In college, I had my first experience in intentional community building. I had met a few people in my first week at school who were as excited as myself to meet new people. So to multiply our efforts, I invited everyone to dinner with me, while also encouraging them to invite everyone they knew to come join as well. The result was around 20 people crowded around cafeteria tables a lá The Lord’s Supper. We set a rule that you had to sit next to at least one person you didn’t know. By the end of the night, everyone left with at least one new friend.
Am I telling you to go set up some huge dinner? Possibly — this works really well at weekend conferences. But if it sounds crazy, just start small. Building community begins just by introducing two people you think will like one another, or perhaps be able to help one another.
If you find that you enjoy connecting people, you may even consider creating a more formal community such as a meetup, online mastermind group, book club, or a Facebook community. Many people even make businesses out of this very talent.
Bonus idea: Introduce new friends to their idols
I once knew a man who would attend conferences and make a new friend with someone on the fringes. Then, he would make a point to introduce them to someone in their industry, even if he didn’t know that person himself.
What did this look like? He would bring his new friend up to a speaker they admired, chat with the speaker for a minute, and then say, “Oh, I wanted to introduce you to my friend ____.”
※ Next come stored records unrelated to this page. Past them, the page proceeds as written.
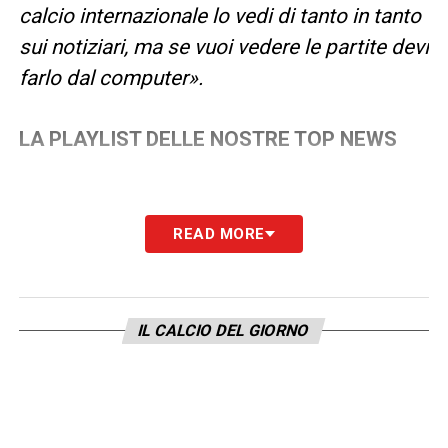
calcio internazionale lo vedi di tanto in tanto
sui notiziari, ma se vuoi vedere le partite devi
farlo dal computer».
LA PLAYLIST DELLE NOSTRE TOP NEWS
READ MORE
IL CALCIO DEL GIORNO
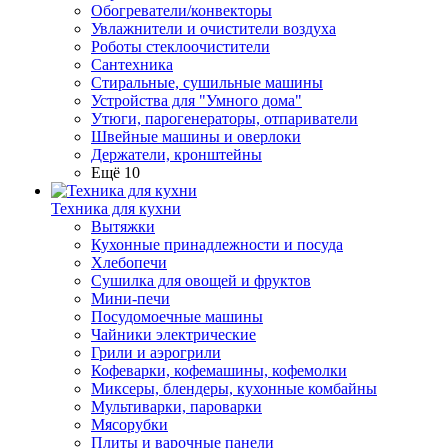
Обогреватели/конвекторы
Увлажнители и очистители воздуха
Роботы стеклоочистители
Сантехника
Стиральные, сушильные машины
Устройства для "Умного дома"
Утюги, парогенераторы, отпариватели
Швейные машины и оверлоки
Держатели, кронштейны
Ещё 10
Техника для кухни
Вытяжки
Кухонные принадлежности и посуда
Хлебопечи
Сушилка для овощей и фруктов
Мини-печи
Посудомоечные машины
Чайники электрические
Грили и аэрогрили
Кофеварки, кофемашины, кофемолки
Миксеры, блендеры, кухонные комбайны
Мультиварки, пароварки
Мясорубки
Плиты и варочные панели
The result was his new friend gained a valuable connection with the speaker that was far more natural than if the friend had approached the speaker on their own. The friend saw him as someone with connections. And the speaker, too, gained a new connection. Everyone won. And no one felt that awkward “networky” vibe.
All because one guy decided he was going to be the one to meet and connect people. Cool, right?
Community comes from initiative
If you’re feeling lonely or disconnected as a freelancer or creative business owner, let this be a rallying cry to do something about it. There are always options for changing your life. But it all starts with the decision to do something.
Where have you found strong friendships in your life? What tips would you share with others who are looking to get more involved in their communities? I’d love to hear about your experiences in the comments.